* What needs to be done *
Every line of the material must be copied exactly, from the first to the last.

######

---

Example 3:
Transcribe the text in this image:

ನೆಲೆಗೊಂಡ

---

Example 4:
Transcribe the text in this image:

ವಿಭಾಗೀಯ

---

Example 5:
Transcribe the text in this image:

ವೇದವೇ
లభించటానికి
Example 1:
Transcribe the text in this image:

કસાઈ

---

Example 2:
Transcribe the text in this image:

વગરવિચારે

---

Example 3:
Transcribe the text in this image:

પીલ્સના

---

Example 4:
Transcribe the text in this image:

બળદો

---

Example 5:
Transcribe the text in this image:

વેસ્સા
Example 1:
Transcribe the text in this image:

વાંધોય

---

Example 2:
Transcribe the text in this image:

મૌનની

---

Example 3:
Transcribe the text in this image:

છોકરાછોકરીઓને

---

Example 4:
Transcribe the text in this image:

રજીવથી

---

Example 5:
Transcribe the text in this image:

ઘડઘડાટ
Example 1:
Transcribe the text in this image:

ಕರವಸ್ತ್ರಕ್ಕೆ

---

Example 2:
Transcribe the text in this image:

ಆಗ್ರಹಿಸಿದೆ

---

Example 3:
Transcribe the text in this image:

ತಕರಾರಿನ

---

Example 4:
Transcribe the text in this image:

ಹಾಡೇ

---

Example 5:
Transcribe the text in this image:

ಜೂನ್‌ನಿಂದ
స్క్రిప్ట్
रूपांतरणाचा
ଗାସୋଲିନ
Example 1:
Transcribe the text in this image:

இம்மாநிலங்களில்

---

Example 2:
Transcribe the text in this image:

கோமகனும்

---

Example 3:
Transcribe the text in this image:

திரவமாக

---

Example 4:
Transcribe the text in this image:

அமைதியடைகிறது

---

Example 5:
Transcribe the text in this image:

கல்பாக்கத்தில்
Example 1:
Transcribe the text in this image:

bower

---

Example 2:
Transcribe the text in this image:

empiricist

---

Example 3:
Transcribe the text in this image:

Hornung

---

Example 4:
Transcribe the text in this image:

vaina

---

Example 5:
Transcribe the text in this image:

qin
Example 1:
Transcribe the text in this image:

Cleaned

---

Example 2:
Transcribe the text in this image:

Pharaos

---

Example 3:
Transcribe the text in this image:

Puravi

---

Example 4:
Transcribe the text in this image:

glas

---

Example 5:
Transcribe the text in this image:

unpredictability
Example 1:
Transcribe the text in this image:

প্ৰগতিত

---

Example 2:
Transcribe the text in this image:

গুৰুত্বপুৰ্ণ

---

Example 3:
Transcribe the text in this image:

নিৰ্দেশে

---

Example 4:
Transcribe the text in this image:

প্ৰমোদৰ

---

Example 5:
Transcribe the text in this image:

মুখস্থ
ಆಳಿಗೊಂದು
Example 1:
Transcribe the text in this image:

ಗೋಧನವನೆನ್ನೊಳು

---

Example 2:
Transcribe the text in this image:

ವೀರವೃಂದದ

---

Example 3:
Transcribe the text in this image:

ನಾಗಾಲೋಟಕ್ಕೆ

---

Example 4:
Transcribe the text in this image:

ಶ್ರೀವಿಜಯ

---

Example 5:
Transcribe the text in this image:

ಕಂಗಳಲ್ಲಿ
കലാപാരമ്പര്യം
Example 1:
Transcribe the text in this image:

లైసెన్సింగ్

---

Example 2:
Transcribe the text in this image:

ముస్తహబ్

######

* Solution *
---

Example 3:
Transcribe the text in this image:

ನೆಲೆಗೊಂಡ

---

Example 4:
Transcribe the text in this image:

ವಿಭಾಗೀಯ

---

Example 5:
Transcribe the text in this image:

ವೇದವೇ
లభించటానికి
Example 1:
Transcribe the text in this image:

કસાઈ

---

Example 2:
Transcribe the text in this image:

વગરવિચારે

---

Example 3:
Transcribe the text in this image:

પીલ્સના

---

Example 4:
Transcribe the text in this image:

બળદો

---

Example 5:
Transcribe the text in this image:

વેસ્સા
Example 1:
Transcribe the text in this image:

વાંધોય

---

Example 2:
Transcribe the text in this image:

મૌનની

---

Example 3:
Transcribe the text in this image:

છોકરાછોકરીઓને

---

Example 4:
Transcribe the text in this image:

રજીવથી

---

Example 5:
Transcribe the text in this image:

ઘડઘડાટ
Example 1:
Transcribe the text in this image:

ಕರವಸ್ತ್ರಕ್ಕೆ

---

Example 2:
Transcribe the text in this image:

ಆಗ್ರಹಿಸಿದೆ

---

Example 3:
Transcribe the text in this image:

ತಕರಾರಿನ

---

Example 4:
Transcribe the text in this image:

ಹಾಡೇ

---

Example 5:
Transcribe the text in this image:

ಜೂನ್‌ನಿಂದ
స్క్రిప్ట్
रूपांतरणाचा
ଗାସୋଲିନ
Example 1:
Transcribe the text in this image:

இம்மாநிலங்களில்

---

Example 2:
Transcribe the text in this image:

கோமகனும்

---

Example 3:
Transcribe the text in this image:

திரவமாக

---

Example 4:
Transcribe the text in this image:

அமைதியடைகிறது

---

Example 5:
Transcribe the text in this image:

கல்பாக்கத்தில்
Example 1:
Transcribe the text in this image:

bower

---

Example 2:
Transcribe the text in this image:

empiricist

---

Example 3:
Transcribe the text in this image:

Hornung

---

Example 4:
Transcribe the text in this image:

vaina

---

Example 5:
Transcribe the text in this image:

qin
Example 1:
Transcribe the text in this image:

Cleaned

---

Example 2:
Transcribe the text in this image:

Pharaos

---

Example 3:
Transcribe the text in this image:

Puravi

---

Example 4:
Transcribe the text in this image:

glas

---

Example 5:
Transcribe the text in this image:

unpredictability
Example 1:
Transcribe the text in this image:

প্ৰগতিত

---

Example 2:
Transcribe the text in this image:

গুৰুত্বপুৰ্ণ

---

Example 3:
Transcribe the text in this image:

নিৰ্দেশে

---

Example 4:
Transcribe the text in this image:

প্ৰমোদৰ

---

Example 5:
Transcribe the text in this image:

মুখস্থ
ಆಳಿಗೊಂದು
Example 1:
Transcribe the text in this image:

ಗೋಧನವನೆನ್ನೊಳು

---

Example 2:
Transcribe the text in this image:

ವೀರವೃಂದದ

---

Example 3:
Transcribe the text in this image:

ನಾಗಾಲೋಟಕ್ಕೆ

---

Example 4:
Transcribe the text in this image:

ಶ್ರೀವಿಜಯ

---

Example 5:
Transcribe the text in this image:

ಕಂಗಳಲ್ಲಿ
കലാപാരമ്പര്യം
Example 1:
Transcribe the text in this image:

లైసెన్సింగ్

---

Example 2:
Transcribe the text in this image:

ముస్తహబ్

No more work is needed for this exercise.